As a lapsed musician, I find no comment about the iPad more off-base than "it's a device for consumption, not creation." Thanks to the App Store's low price barriers, the ingenuity of app developers and the jumbo touchscreen, I've had a blast creating all kinds of music on the iPad, from instrumental compositions to far-out noise experiments. I haven't sifted through every musical offering on the iPad, but over time I've accumulated a handful of iPad music creation apps that satisfy the occasional urge to be creative. Read on for my favorites.
For $15 and just a little bit of musical inclination, you can be an iPad DJ. Looptastic HD comes with heaps of free beats, riffs and rhythms, and lets you mash them together in a simple interface. But the most fun part of this app is the effects box, in which you can add distortion, echo and frequency filters just by dragging your finger around. Serious musicians can also import their own loops, either from a computer over Wi-Fi or directly from other apps (more on that later).
NLog doesn't have a proper iPad app, but the free iPhone version of this versatile synthesizer, running with pixels doubled, is just fine for messing around. For $2, you can buy the ability to record and save, and here's where it gets really interesting: Using a feature called Pasteboard, you can export those jams into Looptastic, adding some originality to the canned collection of loops.
I use iSequence for composing beats or entire songs. The $15 app is not a free-form sound recorder (for that, there's the $40 StudioTrack, which I haven't tried), but a MIDI-style sequencer, letting you place keyboard and drum samples on tempo. The included samples aren't amazing, but can import your own or record directly into the iPad's microphone. As with NLog, you can also copy and paste beats into Looptastic.

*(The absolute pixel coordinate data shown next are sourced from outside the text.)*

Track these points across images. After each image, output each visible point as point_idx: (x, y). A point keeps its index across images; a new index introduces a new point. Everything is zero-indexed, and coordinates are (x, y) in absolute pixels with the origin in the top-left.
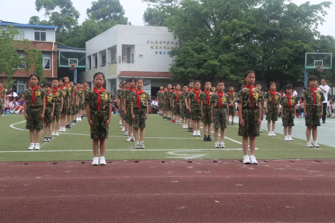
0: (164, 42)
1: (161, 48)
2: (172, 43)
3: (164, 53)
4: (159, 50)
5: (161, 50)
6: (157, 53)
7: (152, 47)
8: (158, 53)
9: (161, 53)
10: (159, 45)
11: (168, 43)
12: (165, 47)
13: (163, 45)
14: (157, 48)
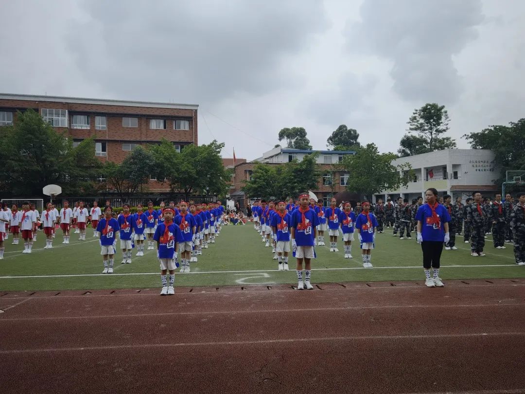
0: (482, 162)
1: (479, 166)
2: (487, 162)
3: (485, 170)
4: (478, 168)
5: (479, 168)
6: (476, 170)
7: (473, 166)
8: (478, 170)
9: (479, 170)
10: (478, 164)
11: (485, 162)
12: (482, 166)
13: (481, 164)
14: (476, 166)
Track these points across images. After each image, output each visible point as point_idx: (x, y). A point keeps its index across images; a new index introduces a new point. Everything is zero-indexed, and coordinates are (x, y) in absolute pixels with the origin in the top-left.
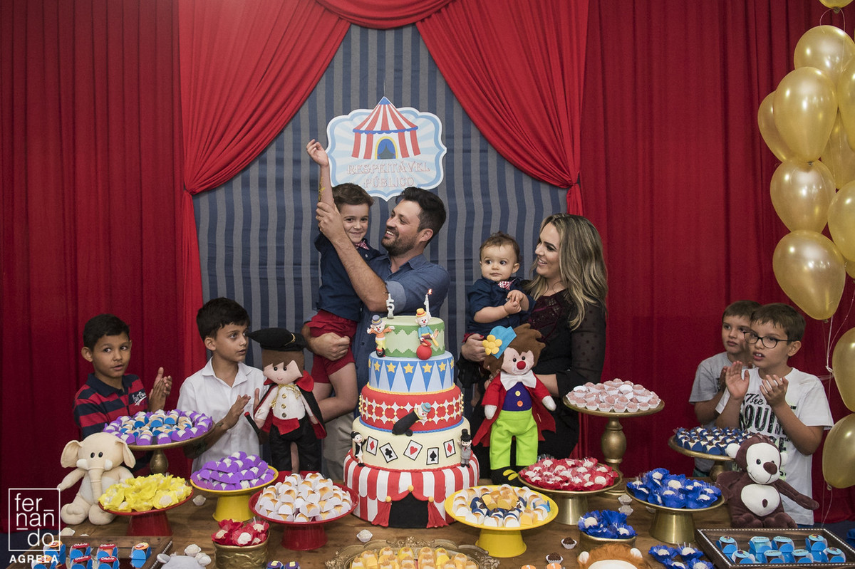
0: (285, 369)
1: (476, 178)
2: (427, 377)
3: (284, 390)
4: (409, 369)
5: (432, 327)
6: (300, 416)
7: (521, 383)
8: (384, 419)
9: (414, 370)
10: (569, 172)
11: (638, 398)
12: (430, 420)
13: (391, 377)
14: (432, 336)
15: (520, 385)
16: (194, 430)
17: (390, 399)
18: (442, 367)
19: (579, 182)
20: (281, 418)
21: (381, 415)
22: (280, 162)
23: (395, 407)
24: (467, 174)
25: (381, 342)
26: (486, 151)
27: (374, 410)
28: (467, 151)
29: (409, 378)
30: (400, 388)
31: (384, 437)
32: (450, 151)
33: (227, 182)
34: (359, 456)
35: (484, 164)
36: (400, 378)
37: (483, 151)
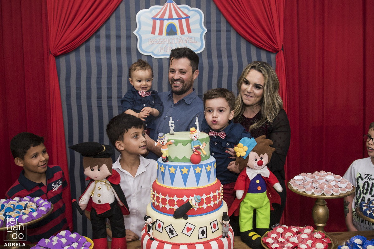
0: (99, 170)
1: (224, 47)
2: (198, 176)
3: (99, 184)
4: (185, 171)
5: (202, 141)
6: (111, 201)
7: (260, 174)
8: (168, 207)
9: (188, 171)
10: (277, 43)
11: (339, 184)
12: (201, 207)
13: (172, 176)
14: (201, 147)
15: (259, 176)
16: (35, 214)
17: (172, 193)
18: (209, 168)
19: (283, 49)
20: (98, 203)
21: (166, 204)
22: (108, 37)
23: (176, 198)
24: (219, 44)
25: (165, 152)
26: (230, 31)
27: (160, 200)
28: (219, 31)
29: (185, 177)
30: (179, 185)
31: (168, 220)
32: (209, 31)
33: (76, 49)
34: (151, 232)
35: (228, 39)
36: (178, 177)
37: (228, 31)
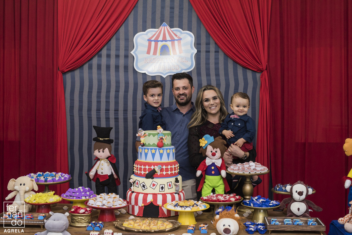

Also known as "drives my wife crazy." If you've got a thing for crunchy synth tones, Mugician will be mildly amusing, but the real treat is for folks with a working knowledge of guitar scales. Each row of notes, daunting as they seem at first glance, matches the intervals of a guitar, making it easy to jam out to major and minor scales. Mugician could really use some recording features, but as a free app, it's enjoyable enough on its own.
More of a free-form game than a musician's tool, Soundrop is the most accessible iPad music creation app in my lineup. As little dots drip from a single point, the goal is to draw a network of lines so the dots bounce between them, creating marimba-like tones that depend on dot velocity. I haven't sprung for the $2 premium version, which adds multiple drop points, more instruments and other tweaks.